Classroom learning is great, but learning in school comes with its fair share of unavoidable side-lessons, lessons about what learning is and how it operates. One of the things kids begin to do, fairly early it would seem, is conflate school with learning, as if “learning” only happens in a classroom. Of course, if your experience in school is terrible, you end up with a distaste of learning entirely and anything that smells like it, but with most kids the effect isn’t so extreme—it just limits their conception of education and lulls them into thinking that their brain is off-duty when school is out. Again, no one is maliciously implanting these thoughts into kids, but they get there anyway, and the answer is not to do away with classroom learning but to find ways to counteract some of the unavoidable side-effects that spending thousands of hours in the classroom can cause.

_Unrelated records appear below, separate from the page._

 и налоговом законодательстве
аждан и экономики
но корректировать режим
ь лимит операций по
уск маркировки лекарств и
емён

Kids don't want it to be "school, part 2," so we make sure it's not, while still incorporating what they need to be learning into our time together.

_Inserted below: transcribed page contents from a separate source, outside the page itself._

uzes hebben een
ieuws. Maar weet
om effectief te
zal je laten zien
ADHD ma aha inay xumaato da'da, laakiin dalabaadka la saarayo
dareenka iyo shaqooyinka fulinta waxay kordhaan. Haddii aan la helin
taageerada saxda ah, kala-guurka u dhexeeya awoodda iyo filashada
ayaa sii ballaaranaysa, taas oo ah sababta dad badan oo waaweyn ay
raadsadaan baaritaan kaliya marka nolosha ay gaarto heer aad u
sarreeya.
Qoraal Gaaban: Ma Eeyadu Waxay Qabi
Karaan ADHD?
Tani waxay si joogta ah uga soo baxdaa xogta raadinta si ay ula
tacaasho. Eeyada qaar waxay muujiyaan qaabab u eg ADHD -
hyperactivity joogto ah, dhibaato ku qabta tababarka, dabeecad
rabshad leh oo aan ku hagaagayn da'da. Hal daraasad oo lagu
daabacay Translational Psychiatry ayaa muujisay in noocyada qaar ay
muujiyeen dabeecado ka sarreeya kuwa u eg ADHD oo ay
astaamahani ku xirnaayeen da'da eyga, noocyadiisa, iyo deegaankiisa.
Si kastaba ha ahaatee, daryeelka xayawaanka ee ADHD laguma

Kids don't want it to be "school, part 2," so we make sure it's not, while still incorporating what they need to be learning into our time together.

This is where CASE comes in. When I first started to teach at CASE, one thing became obvious right away: The students didn’t want an extension of school. They would come in, and you could see the full-day of school hanging on their bodies like wet clothes. And they were vocal about it, stating in no uncertain terms that they didn’t want school, part 2; Of course, in their mind, this meant that they didn’t want anything educational at all. They wanted games and projects. It was a reasonable request, I understood their complaint, but I saw the opportunity that existed in running projects and games that required the students to actually apply their mind and learn skills, in a way that was actually fun and enjoyable.

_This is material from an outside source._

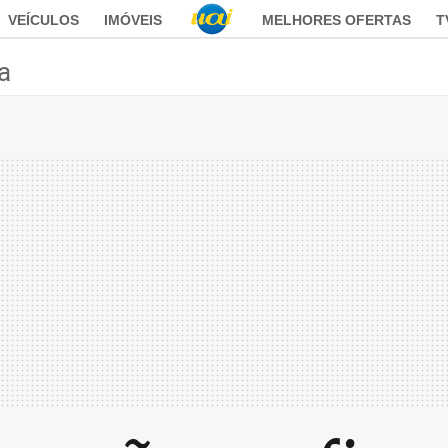
VEÍCULOS
IMÓVEIS
MELHORES OFERTAS
T
ca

Of course, I wanted the youth to actually learn usable skills and knowledge, but I also wanted them to learn the important side-lesson: Learning isn’t just in a classroom. It’s an integral part of living, every day, and the process of learning takes a thousand interesting forms. You can learn about each other from a game or learn skills from taking on a challenge. This is the promise of an after-school program: It’s not just an extension of school; It actually helps cover some of the blind spots that school can produce.

The great value I see in after-school programming doesn’t diminish the immense challenge of actually making it happen. It takes a lot of creativity to develop a program that teaches things through games and projects and activities, in a way where youth can reflect on what they learned and at the same time be pleasantly surprised by how they learned it. The Nashville After School Alliance (NAZA) provides a lot of training and helpful resources, and great people, for running a program in this way, which has been immensely helpful, but the challenge still exists in the day-to-day work of running a program.

All three of these girls continued in our CASE program for a second semester. They not only had a great time, but also formed friendships that motivated them to do their best in school, together. 

All three of these girls continued in our CASE program for a second semester. They not only had a great time, but also formed friendships that motivated them to do their best in school, together.

CASE is not a finished story. It’s one that is developing. We have learned a lot from our first year. And it was a great first year. When the program ended, the students expressed their desire for it to continue another year. New friends were made, and I really believe that everyone benefited from the program. In reflecting on the promises and challenges of running an after-school program, I am thankful for the lessons I have learned, especially as I consider how these lessons apply to the countries we will serve in, places where the need to counteract some of the less-desirable side-effects of formal education is more pronounced, where the need for dynamic education is great. This year has been challenging, but I know it has been producing in me and others the kind of drive to continue developing our educational ideas and techniques, even our character, in a way that will produce results in the lives of youth; because of all that, I rejoice.